CSV Export from Bigquery having columns surrounded with double quotes adding not working

477 views Asked by At

I am trying to export a table as CSV file in GCS bucket from Google Big Query console with export command, but facing issues with double quotes.

I want to export as csv but every column value should be surrounded with double quotes, i tried using various String functions such as FORMAT, CONCAT, REPLACE etc, but not able to get desired results.
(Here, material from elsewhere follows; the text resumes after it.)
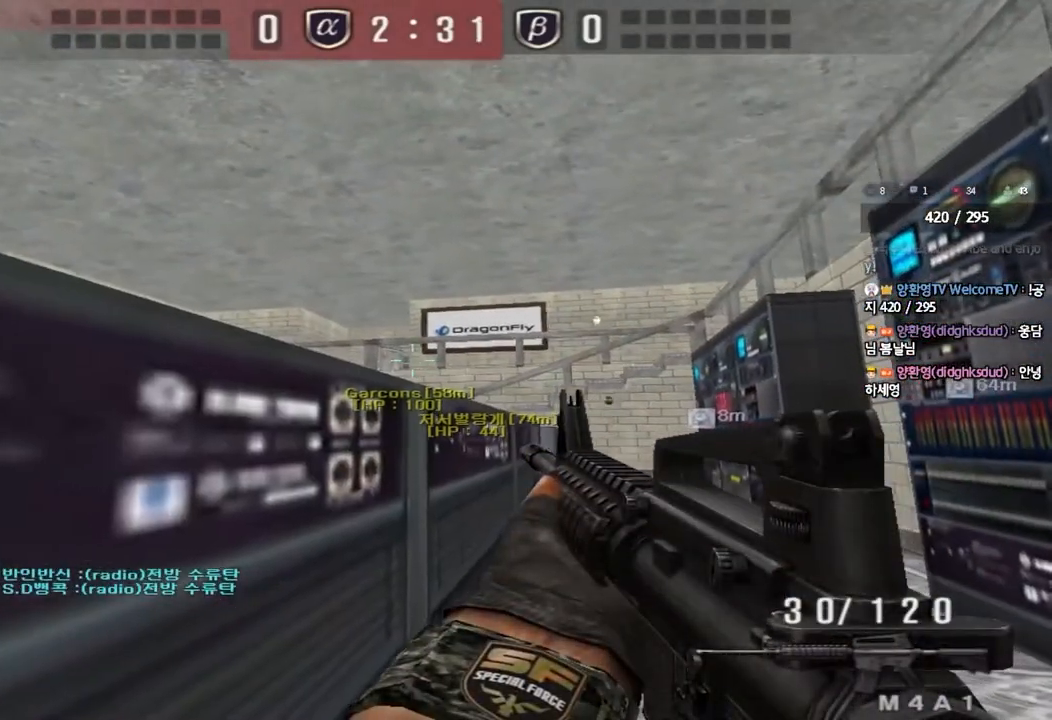
{"keys": ["ctrl"], "events": [[350, "a", "down"], [417, "a", "up"]]}
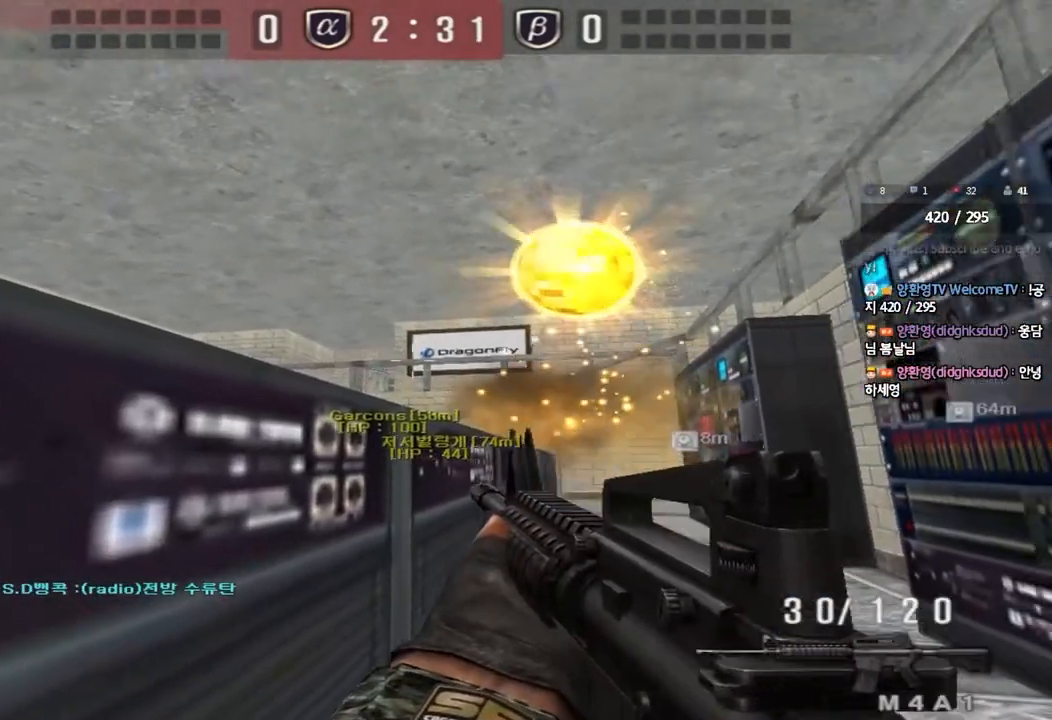
{"keys": ["ctrl"], "events": []}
I am trying to export as csv because only these formats are supported by Export command (CSV, JSON, Parquet, Avro) , even a plain text file is fine for me, but don't have that option and i need columns surrounded by double quotes and delimited by comma.

this is export command:

EXPORT DATA OPTIONS( uri='gs://bucket-name123/SOME-FILE-*', format='CSV', overwrite=true, header=false, field_delimiter=',')
AS
SELECT CONCAT('\"',column1,'\"'), CONCAT('\"',column2,'\"') from `projectId.datasetId.TABLE_NAME` where column3 = true;

Data is getting exported successfully in GCS bucket , but i am getting 3 double quotes surrounding this column instead of 1 double quotes:

content of GCS exported GCS file is as below:

"""value1""","""AAA""""
"""value2""","""BBB""""
"""value3""","""CCC""""

I am expecting this content format:

"value1","AAA"
"value2","BBB"

Any help or hint will be appreciated,

I have also tried FORMAT('%s',column1) -- this function, but it also produces 3 double quotes

I also tried to hit EXPORT query as a job from Java Google BQ api, but same result.

I can't use "bq extract" because i want to only export limited columns, and extract don't have functionality to export limited columns, it exports whole table.

1

There are 1 answers

2
dlebech On

Don't add double quotes yourself. When you export to CSV from BigQuery, double quotes are added automatically, if they are needed, e.g. for multi-line strings and escaping double quotes (which is why you are seeing repeated double quotes in your output)

So you command should simply be:

EXPORT DATA OPTIONS(
  uri='gs://bucket-name123/SOME-FILE-*', 
  format='CSV',
  overwrite=true,
  header=false,
  field_delimiter=',')
AS SELECT column1, column2 from projectId.datasetId.TABLE_NAME
WHERE column3 = true;

Most CSV readers will be able to read the output format.